En Haïti, après avoir pansé les plaies et enterré les morts, commencera le gigantesque travail de reconstruction. Mais celui-ci pourrait bien ne pas suffire, parce que derrière ce travail, pointe la menace des glissements de terrain. Et derrière cette menace, sommeille une écologie qui défavorise Haïti.

La radio américaine NPR a trouvé celui qui, à sa connaissance, est le seul ingénieur en tremblement de terre de tout le pays. Pierre Fouche était bien placé pour savoir que les édifices étaient affreusement vulnérables à un séisme. Des gens plus aisés, explique-t-il, peuvent certes construire des murs et des planchers renforcés avec des tiges d’acier; mais même ceux-là n’atteignent pas les normes permettant de résister à la force latérale d’un séisme.
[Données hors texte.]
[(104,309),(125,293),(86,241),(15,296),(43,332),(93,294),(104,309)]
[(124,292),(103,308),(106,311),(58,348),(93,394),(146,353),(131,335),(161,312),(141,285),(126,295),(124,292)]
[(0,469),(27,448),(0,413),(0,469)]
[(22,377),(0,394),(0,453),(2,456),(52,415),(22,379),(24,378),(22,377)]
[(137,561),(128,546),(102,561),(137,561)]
« Le séisme, c’est beaucoup plus un type de perturbation latérale, [et pour ça] vous avez besoin d’une construction spéciale. » La grande majorité des bâtiments haïtiens n’atteignent pas ce niveau de résistance. Même ceux de brique ou de béton : lors d’un séisme, explique NPR, le mur qui est perpendiculaire à la direction du séisme... « explose ». C’est ce qui s’est passé à Port-au-Prince, maison après maison.

Pourra-t-on reconstruire plus solide? C’est ce que recommande dans Le Monde le représentant d’un organisme appelé Architectes de l’urgence : « reconstruire vite mais pas précaire ».
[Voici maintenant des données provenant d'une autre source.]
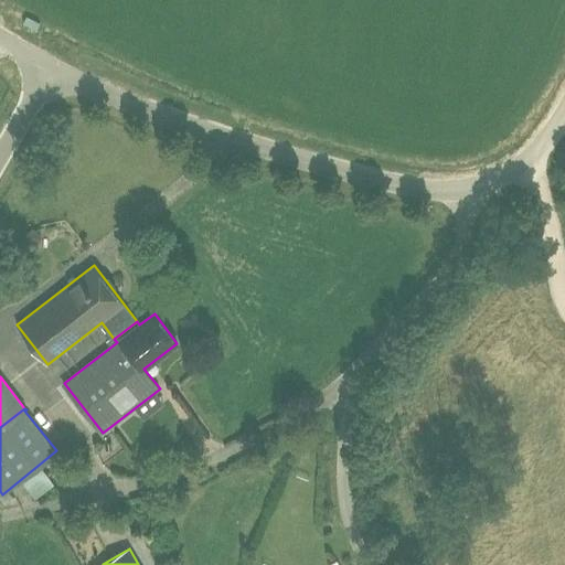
All buildings are outlined.
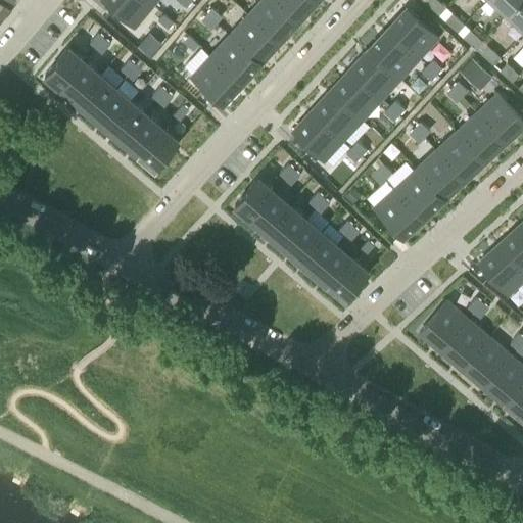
[(152,4),(147,0),(103,0),(134,26),(152,4)]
Sauf qu’on n’en est pas là parce que déjà, pointe une autre menace : les glissements de terrain. Au cours du dernier siècle, la déforestation a fait des ravages sur le sol haïtien, rendant celui-ci plus sablonneux et plus vulnérable.

Il faut savoir que normalement, dans un sol gorgé de pluie, les racines des arbres servent littéralement d’éponge. Sans racines, la terre se transforme rapidement en boue; le sol devient d’une extrême fragilité. D’où, des glissements de terrain. Et les dizaines de répliques au tremblement de terre ces derniers jours constituent la meilleure façon de fragiliser encore plus le sol.

Enfin, Haïti n’est pas gâtée par la nature. Certes, ce sont les humains qui ont détruit la forêt —alors que la République dominicaine, qui occupe l’autre partie de l’île d’Hispaniola, a réussi à préserver la sienne— mais la direction des vents et la forme des montagnes a de tout temps favorisé la République dominicaine. Comme l’explique l’auteur Jared Diamond dans son livre Collapse: How Societies Choose to Fail or Succeed, la nature « travaille contre Haïti » : la pluie arrive surtout de l’Est —là où est la République dominicaine— et les montagnes plus hautes de ce côté, retiennent une plus grande partie de cette pluie, qui, en plus, coule en rivières vers l’Est. Résultat, l’Est de l’île est plus arrosé, bénéficie d’une végétation plus luxuriante et d’une agriculture plus lucrative.

En résumé : les infrastructures sont tombées, le sol pourrait leur glisser sous les pieds, et l’environnement joue contre eux. Il faudrait donc reconstruire plus solide qu’avant, sans quoi lors de la prochaine catastrophe, tout repartira à zéro —comme cette fois-ci. Mais pour reconstruire plus solide qu’avant, il faut davantage qu’une aide d’urgence, et pour rendre le sol moins vulnérable il faut davantage qu’une réaction internationale sous le coup de l’émotion. La solidarité avec Haïti durera-t-elle plus d’un mois?